Directive:
Rewrite every record with "VIRTUAL" changed to "PRESENCIAL" and everything else kept the same. Leave the pictures out of your answer.

[The data — start]

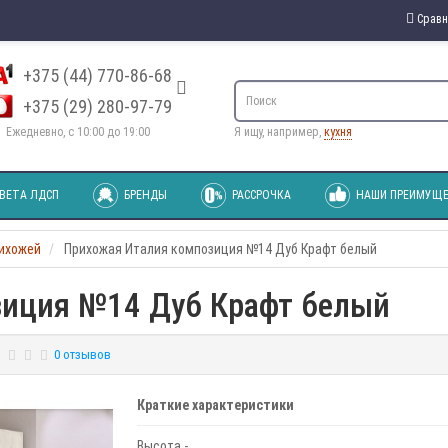
Сравн
+375 (44) 770-86-68
+375 (29) 280-97-79
Ежедневно, с 10:00 до 19:00
Я ищу, например,
кухня
ВЕТА ЛДСП
БРЕНДЫ
РАССРОЧКА
НАШИ ПРЕИМУЩЕ
рихожей
Прихожая Италия композиция №14 Дуб Крафт белый
зиция №14 Дуб Крафт белый
0 отзывов
Краткие характеристики
Высота -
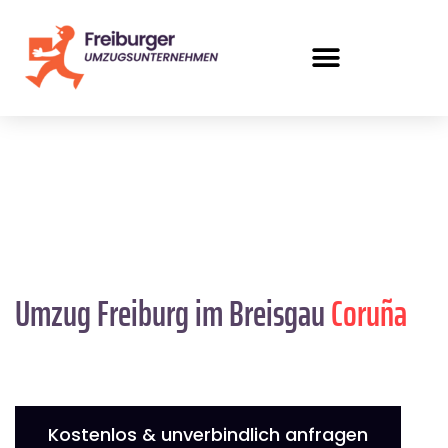
Umzug Freiburg im Breisgau
Coruña
Kostenlos & unverbindlich anfragen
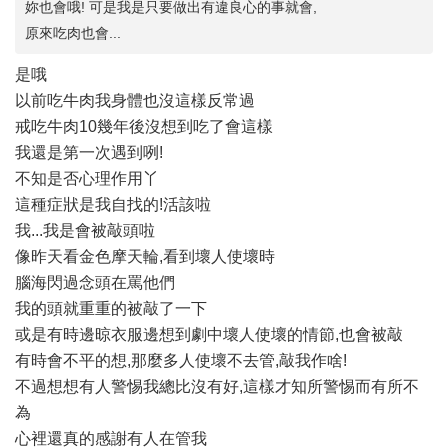
妳也會哦! 可是我是只要做出有違良心的事就會,
原來吃肉也會...
是哦
以前吃牛肉我身體也沒這樣反常過
戒吃牛肉10幾年後沒想到吃了會這樣
我還是第一次遇到咧!
不知是否心理作用丫
這種症狀是我自找的!活該啦
我...我是會被敲頭啦
像昨天看金色摩天輪,看到壞人使壞時
腦海閃過念頭在罵他們
我的頭就重重的被敲了一下
或是有時邊晾衣服邊想到劇中壞人使壞的情節,也會被敲
有時會不平的想,那麼多人使壞不去管,敲我作啥!
不過想想有人警惕我總比沒有好,這樣才知所警惕而有所不
為
心裡還真的感謝有人在管我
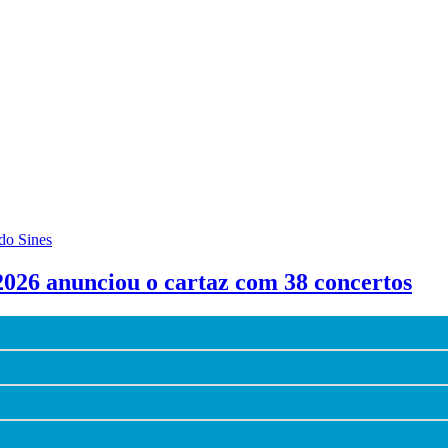
do Sines
026 anunciou o cartaz com 38 concertos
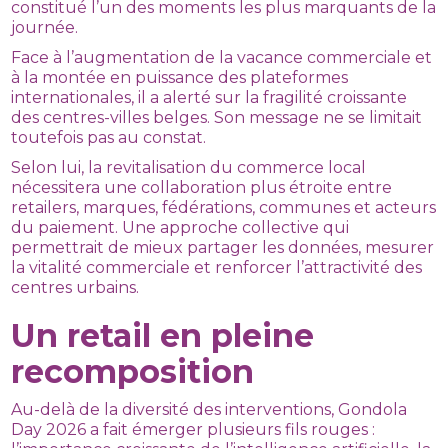
constitué l’un des moments les plus marquants de la
journée.
Face à l’augmentation de la vacance commerciale et
à la montée en puissance des plateformes
internationales, il a alerté sur la fragilité croissante
des centres-villes belges. Son message ne se limitait
toutefois pas au constat.
Selon lui, la revitalisation du commerce local
nécessitera une collaboration plus étroite entre
retailers, marques, fédérations, communes et acteurs
du paiement. Une approche collective qui
permettrait de mieux partager les données, mesurer
la vitalité commerciale et renforcer l’attractivité des
centres urbains.
Un retail en pleine
recomposition
Au-delà de la diversité des interventions, Gondola
Day 2026 a fait émerger plusieurs fils rouges :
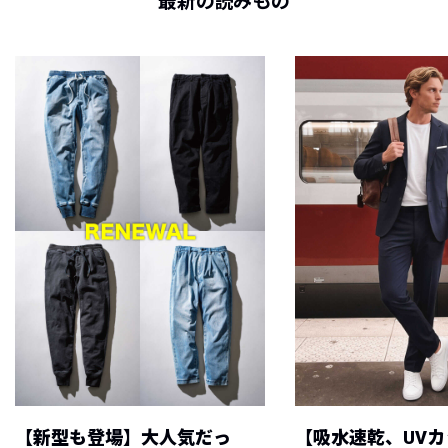
最新の読みもの
【新型も登場】大人気だっ
【吸水速乾、UV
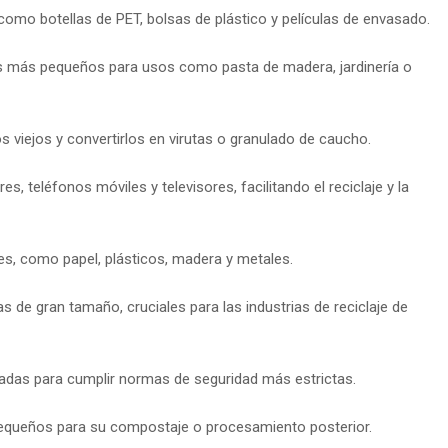
 como botellas de PET, bolsas de plástico y películas de envasado.
 más pequeños para usos como pasta de madera, jardinería o
 viejos y convertirlos en virutas o granulado de caucho.
 teléfonos móviles y televisores, facilitando el reciclaje y la
s, como papel, plásticos, madera y metales.
s de gran tamaño, cruciales para las industrias de reciclaje de
eñadas para cumplir normas de seguridad más estrictas.
pequeños para su compostaje o procesamiento posterior.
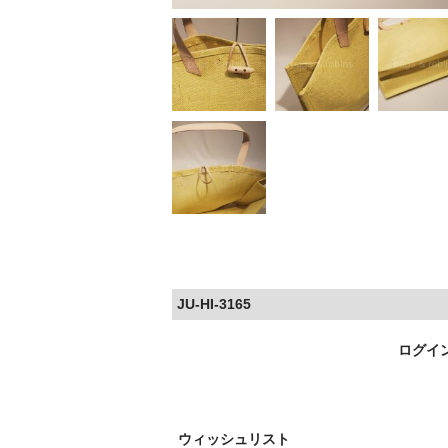
JU-HI-3165
ログイ
ウィッシュリスト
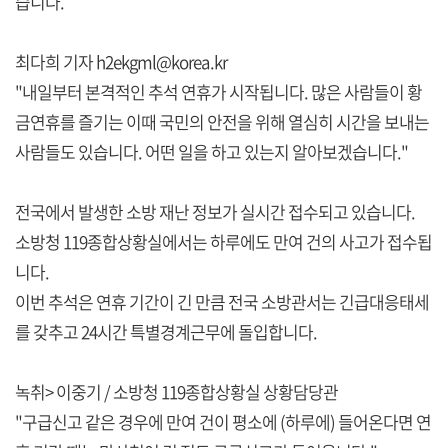
습니다.
최다희 기자 h2ekgml@korea.kr
"내일부터 본격적인 추석 연휴가 시작됩니다. 많은 사람들이 황
금연휴를 즐기는 이때 국민의 안전을 위해 열심히 시간을 보내는
사람들도 있습니다. 어떤 일을 하고 있는지 알아보겠습니다."
전국에서 발생한 소방 재난 정보가 실시간 접수되고 있습니다.
소방청 119종합상황실에서는 하루에도 만여 건의 사고가 접수됩
니다.
이번 추석은 연휴 기간이 긴 만큼 전국 소방관서는 긴급대응태세
를 갖추고 24시간 특별경계근무에 돌입합니다.
녹취> 이중기 / 소방청 119종합상황실 상황담당관
"구급신고 같은 경우에 만여 건이 평소에 (하루에) 들어온다면 연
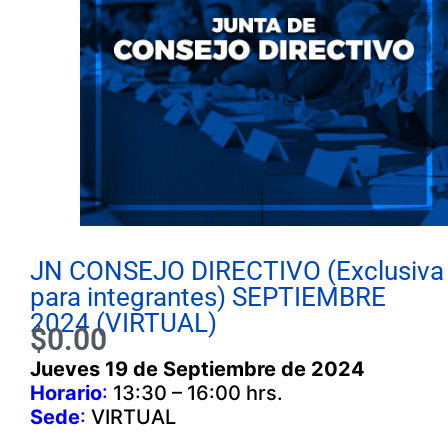
JN CONSEJO DIRECTIVO (Exclusiva
para integrantes) SEPTIEMBRE
2024 (VIRTUAL)
$
0.00
Jueves 19 de Septiembre de 2024
Horario
:
13:30 – 16:00 hrs.
Sede
:
VIRTUAL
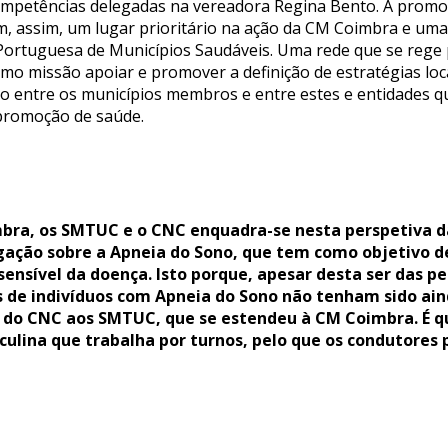
ompetências delegadas na vereadora Regina Bento. A promo
, assim, um lugar prioritário na ação da CM Coimbra e uma
Portuguesa de Municípios Saudáveis. Uma rede que se rege 
mo missão apoiar e promover a definição de estratégias lo
 entre os municípios membros e entre estes e entidades 
 promoção de saúde.
mbra, os SMTUC e o CNC enquadra-se nesta perspetiva d
igação sobre a Apneia do Sono, que tem como objetivo
 sensível da doença. Isto porque, apesar desta ser das 
 de indivíduos com Apneia do Sono não tenham sido ain
fio do CNC aos SMTUC, que se estendeu à CM Coimbra. É 
ulina que trabalha por turnos, pelo que os condutores p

[The data — finish]

Result of the task:
Сравн
+375 (44) 770-86-68
+375 (29) 280-97-79
Ежедневно, с 10:00 до 19:00
Я ищу, например,
кухня
ВЕТА ЛДСП
БРЕНДЫ
РАССРОЧКА
НАШИ ПРЕИМУЩЕ
рихожей
Прихожая Италия композиция №14 Дуб Крафт белый
зиция №14 Дуб Крафт белый
0 отзывов
Краткие характеристики
Высота -
Umzug Freiburg im Breisgau
Coruña
Kostenlos & unverbindlich anfragen
妳也會哦! 可是我是只要做出有違良心的事就會,
原來吃肉也會...
是哦
以前吃牛肉我身體也沒這樣反常過
戒吃牛肉10幾年後沒想到吃了會這樣
我還是第一次遇到咧!
不知是否心理作用丫
這種症狀是我自找的!活該啦
我...我是會被敲頭啦
像昨天看金色摩天輪,看到壞人使壞時
腦海閃過念頭在罵他們
我的頭就重重的被敲了一下
或是有時邊晾衣服邊想到劇中壞人使壞的情節,也會被敲
有時會不平的想,那麼多人使壞不去管,敲我作啥!
不過想想有人警惕我總比沒有好,這樣才知所警惕而有所不
為
心裡還真的感謝有人在管我
do Sines
026 anunciou o cartaz com 38 concertos
constitué l’un des moments les plus marquants de la
journée.
Face à l’augmentation de la vacance commerciale et
à la montée en puissance des plateformes
internationales, il a alerté sur la fragilité croissante
des centres-villes belges. Son message ne se limitait
toutefois pas au constat.
Selon lui, la revitalisation du commerce local
nécessitera une collaboration plus étroite entre
retailers, marques, fédérations, communes et acteurs
du paiement. Une approche collective qui
permettrait de mieux partager les données, mesurer
la vitalité commerciale et renforcer l’attractivité des
centres urbains.
Un retail en pleine
recomposition
Au-delà de la diversité des interventions, Gondola
Day 2026 a fait émerger plusieurs fils rouges :
最新の読みもの
【新型も登場】大人気だっ
【吸水速乾、UV
 como botellas de PET, bolsas de plástico y películas de envasado.
 más pequeños para usos como pasta de madera, jardinería o
 viejos y convertirlos en virutas o granulado de caucho.
 teléfonos móviles y televisores, facilitando el reciclaje y la
s, como papel, plásticos, madera y metales.
s de gran tamaño, cruciales para las industrias de reciclaje de
eñadas para cumplir normas de seguridad más estrictas.
pequeños para su compostaje o procesamiento posterior.
JU-HI-3165
ログイ
ウィッシュリスト
습니다.
최다희 기자 h2ekgml@korea.kr
"내일부터 본격적인 추석 연휴가 시작됩니다. 많은 사람들이 황
금연휴를 즐기는 이때 국민의 안전을 위해 열심히 시간을 보내는
사람들도 있습니다. 어떤 일을 하고 있는지 알아보겠습니다."
전국에서 발생한 소방 재난 정보가 실시간 접수되고 있습니다.
소방청 119종합상황실에서는 하루에도 만여 건의 사고가 접수됩
니다.
이번 추석은 연휴 기간이 긴 만큼 전국 소방관서는 긴급대응태세
를 갖추고 24시간 특별경계근무에 돌입합니다.
녹취> 이중기 / 소방청 119종합상황실 상황담당관
"구급신고 같은 경우에 만여 건이 평소에 (하루에) 들어온다면 연
JN CONSEJO DIRECTIVO (Exclusiva
para integrantes) SEPTIEMBRE
2024 (PRESENCIAL)
$
0.00
Jueves 19 de Septiembre de 2024
Horario
:
13:30 – 16:00 hrs.
Sede
:
PRESENCIAL
ompetências delegadas na vereadora Regina Bento. A promo
, assim, um lugar prioritário na ação da CM Coimbra e uma
Portuguesa de Municípios Saudáveis. Uma rede que se rege 
mo missão apoiar e promover a definição de estratégias lo
 entre os municípios membros e entre estes e entidades 
 promoção de saúde.
mbra, os SMTUC e o CNC enquadra-se nesta perspetiva d
igação sobre a Apneia do Sono, que tem como objetivo
 sensível da doença. Isto porque, apesar desta ser das 
 de indivíduos com Apneia do Sono não tenham sido ain
fio do CNC aos SMTUC, que se estendeu à CM Coimbra. É 
ulina que trabalha por turnos, pelo que os condutores p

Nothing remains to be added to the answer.